Keywords: Tags  Century Aluminum, Michael Bless, earnings results, Mount Holly project, Ravenswood plant, Hawesville smelter, electricity costs, aluminum Michael Cowden


CHICAGO — Century Aluminum Co. remains cautiously optimistic about the prospects of the aluminum market in the United States and abroad despite posting a full-year net loss.

"We are witnessing a modest improvement in general market conditions," Michael Bless, president and chief executive officer of the Monterey, Calif.-based aluminum producer, said in a Feb. 21 earnings report. "In the U.S., our key markets remain generally strong, with encouraging conditions in important sectors such as transportation."

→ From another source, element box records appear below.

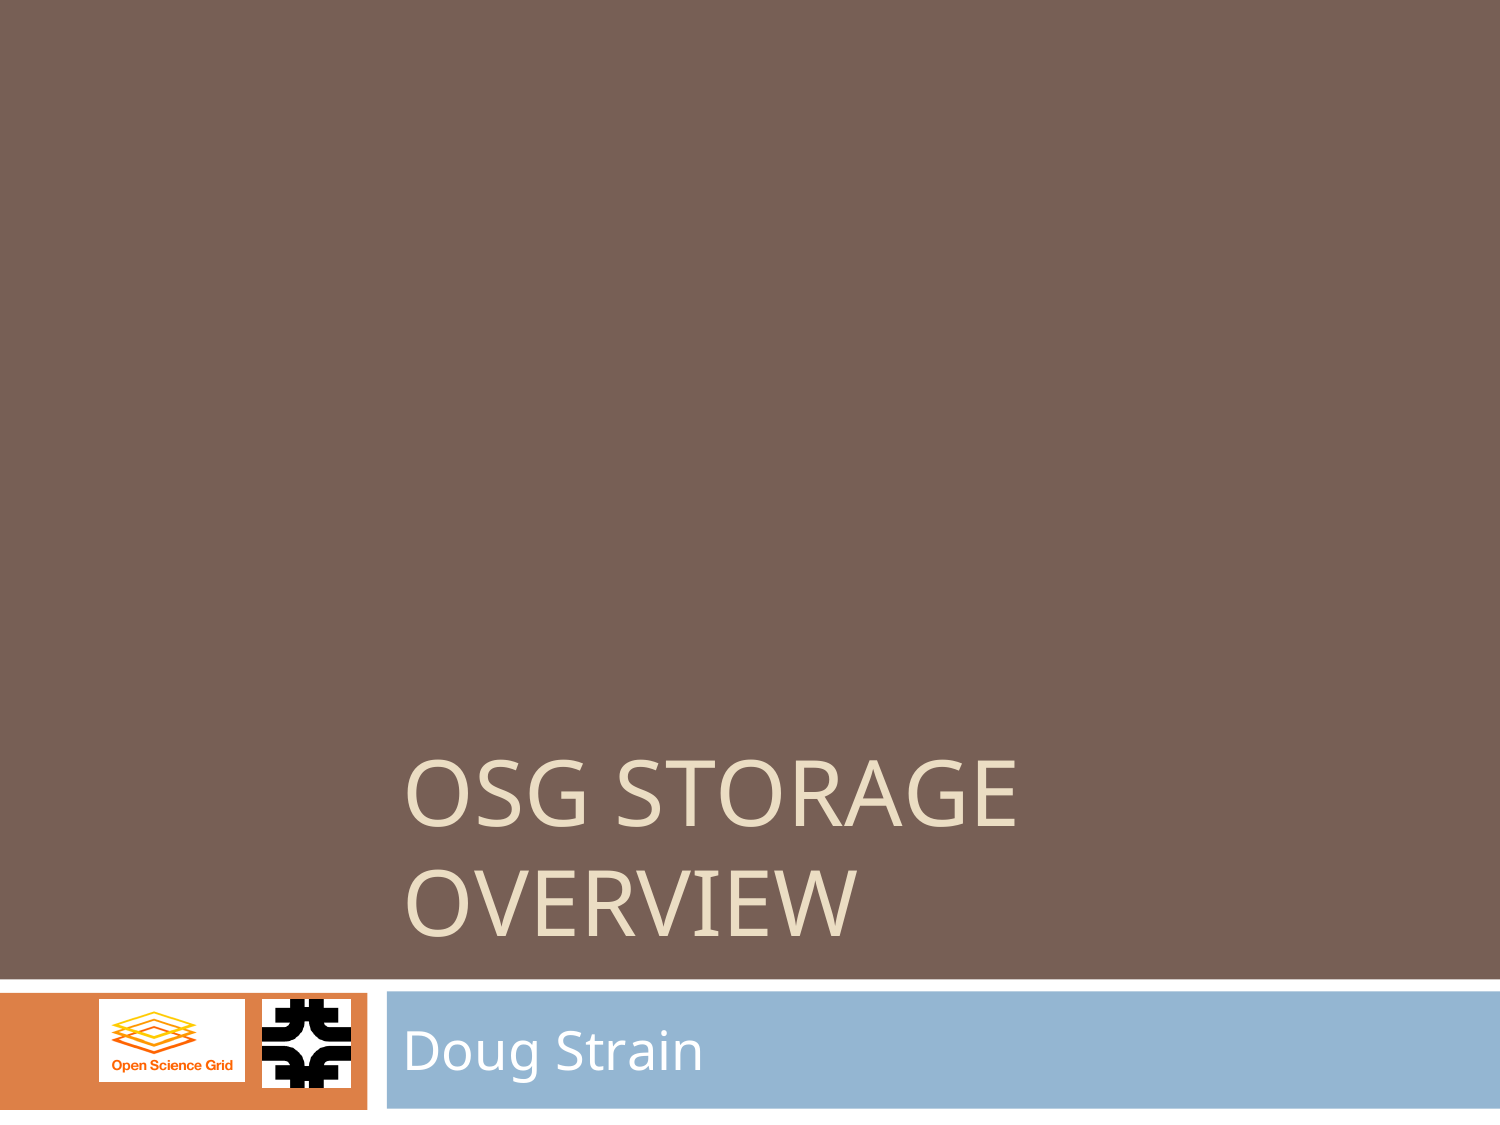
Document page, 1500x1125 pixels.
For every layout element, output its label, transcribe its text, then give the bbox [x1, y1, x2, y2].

text_box OSG STORAGE OVERVIEW [387, 662, 1450, 963]
picture [99, 999, 245, 1083]
text_box Doug Strain [387, 992, 1488, 1105]
picture [262, 999, 351, 1088]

Abroad, economic activity in China has "at least stabilized," with signs of faster growth in the country emerging, Bless said. In the eurozone area, industrial activity remains depressed but the risk of a sovereign or banking crisis has eased, he added.

Aluminum prices have also exhibited less volatility, at the same time that regional premiums "remain robust," Bless said. Still, he said the company remains cautious due to potential political turmoil in the United States and Europe.

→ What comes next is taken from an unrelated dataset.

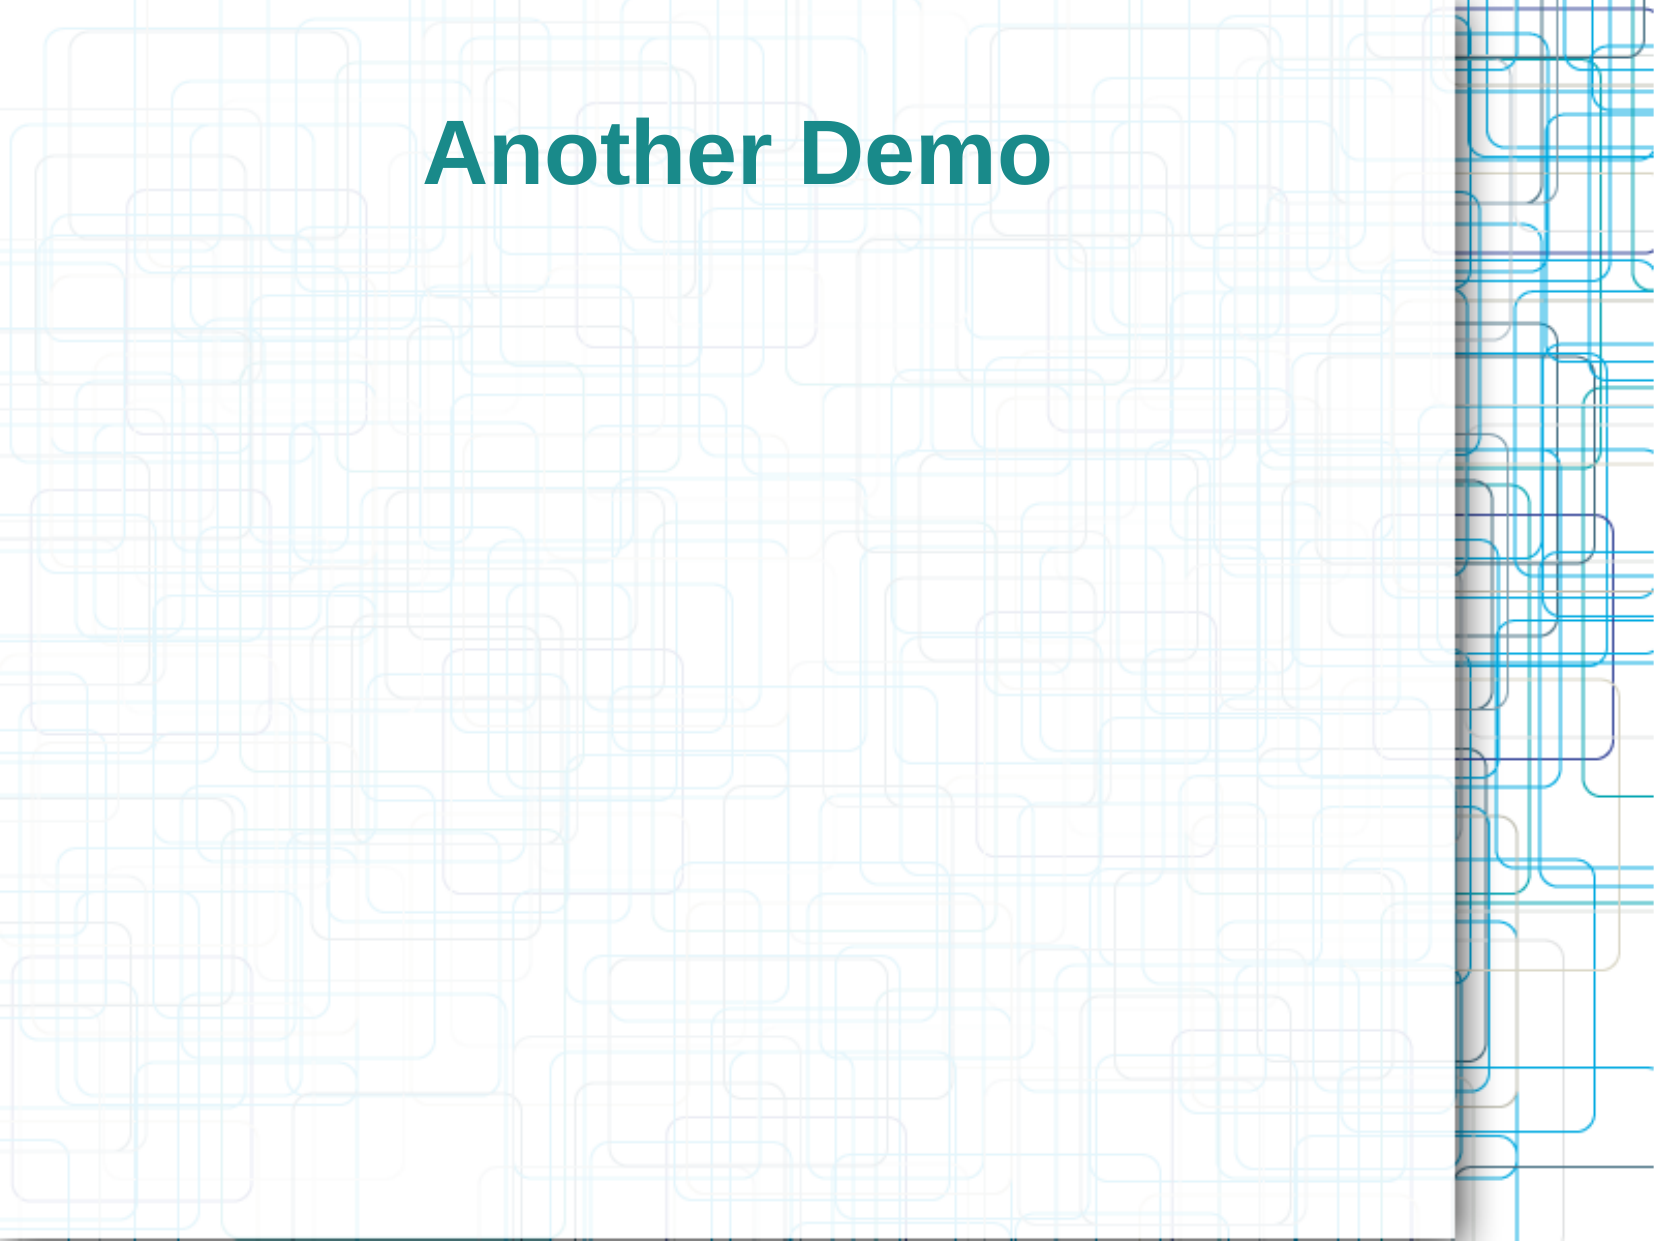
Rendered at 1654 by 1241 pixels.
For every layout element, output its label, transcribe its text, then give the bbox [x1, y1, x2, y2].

Century Aluminum reported $35.6-million net loss in 2012, in contrast to $10.4 million in 2011 net income allocated to common shareholders, on sales that slipped 6.2 percent to $1.27 billion.

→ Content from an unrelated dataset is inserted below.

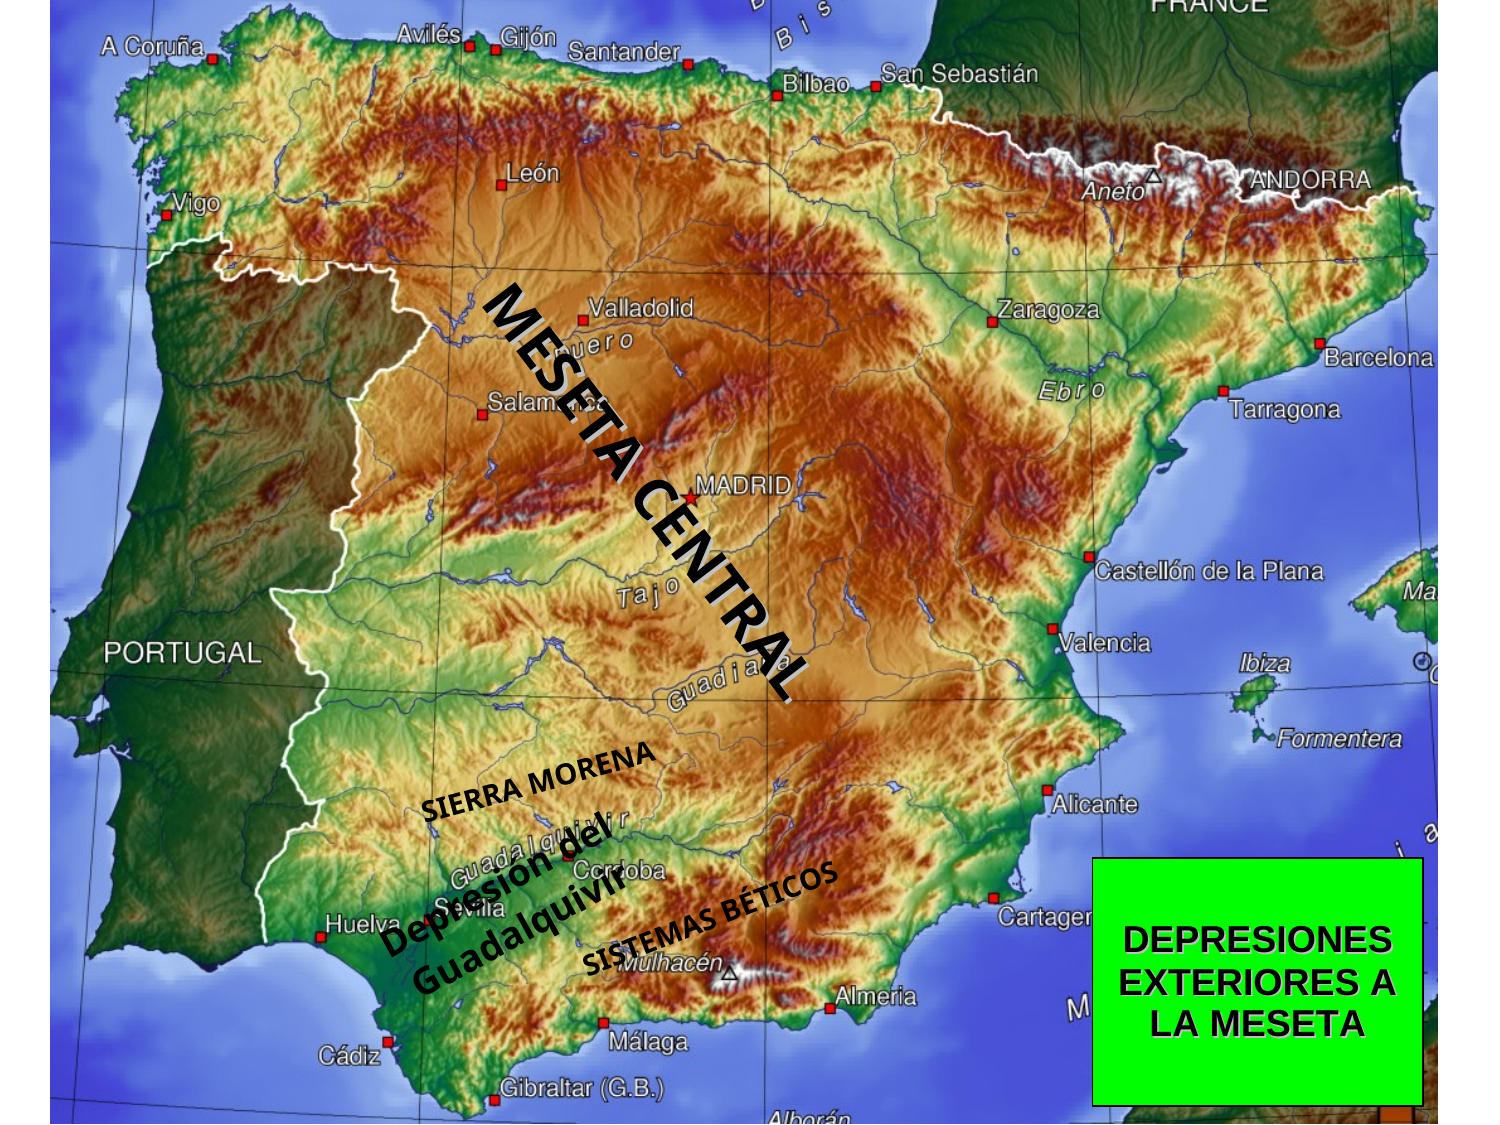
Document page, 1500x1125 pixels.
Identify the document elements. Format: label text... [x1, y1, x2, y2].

In the fourth quarter, the company’s net loss narrowed to $6.9 million from $31.1 million a year earlier, on sales that inched 0.2 percent lower to $317.7 million.

Century shipped 646,529 tonnes of primary aluminum in 2012, up 7.4 percent from the 602,142 tonnes shipped in 2011. In the final quarter of last year, the company shipped 162,303 tonnes, up 4.3 percent from 155,659 tonnes in the fourth quarter of 2011.

On the operations front, Century said its Mount Holly, S.C., plant has concluded an agreement to take advantage of excess power available outside the region. It also noted progress in finding a power agreement that could allow it to reopen its Ravenswood, W.Va., facility.

"The political leadership in each of these states has taken an aggressive role in preserving this critical economic activity," Bless said. "We are now working hard in Kentucky to achieve the same result."

Century and Big Rivers Electric Corp., Henderson, Ky., are looking to negotiate a solution to a dispute over power at the aluminum producer’s Hawesville, Ky., smelter that would allow Century to tap the free market for electricity (amm.com, Feb. 19).

"With the appropriate market-based power agreement, we are confident we will be able to operate and invest in the plant for years to come," Bless added.